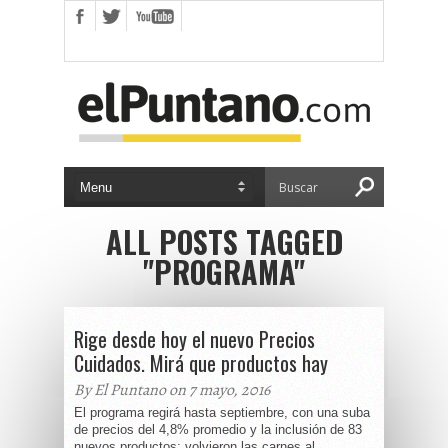
ALL POSTS TAGGED
"PROGRAMA"
Rige desde hoy el nuevo Precios
Cuidados. Mirá que productos hay
By El Puntano on 7 mayo, 2016
El programa regirá hasta septiembre, con una suba
de precios del 4,8% promedio y la inclusión de 83
nuevos productos; volvieron las carnes al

Written task:
The reply is to be all the records above, transcribed exactly, with no pictures.

Answer:
ALL POSTS TAGGED
"PROGRAMA"
Rige desde hoy el nuevo Precios
Cuidados. Mirá que productos hay
By El Puntano on 7 mayo, 2016
El programa regirá hasta septiembre, con una suba
de precios del 4,8% promedio y la inclusión de 83
nuevos productos; volvieron las carnes al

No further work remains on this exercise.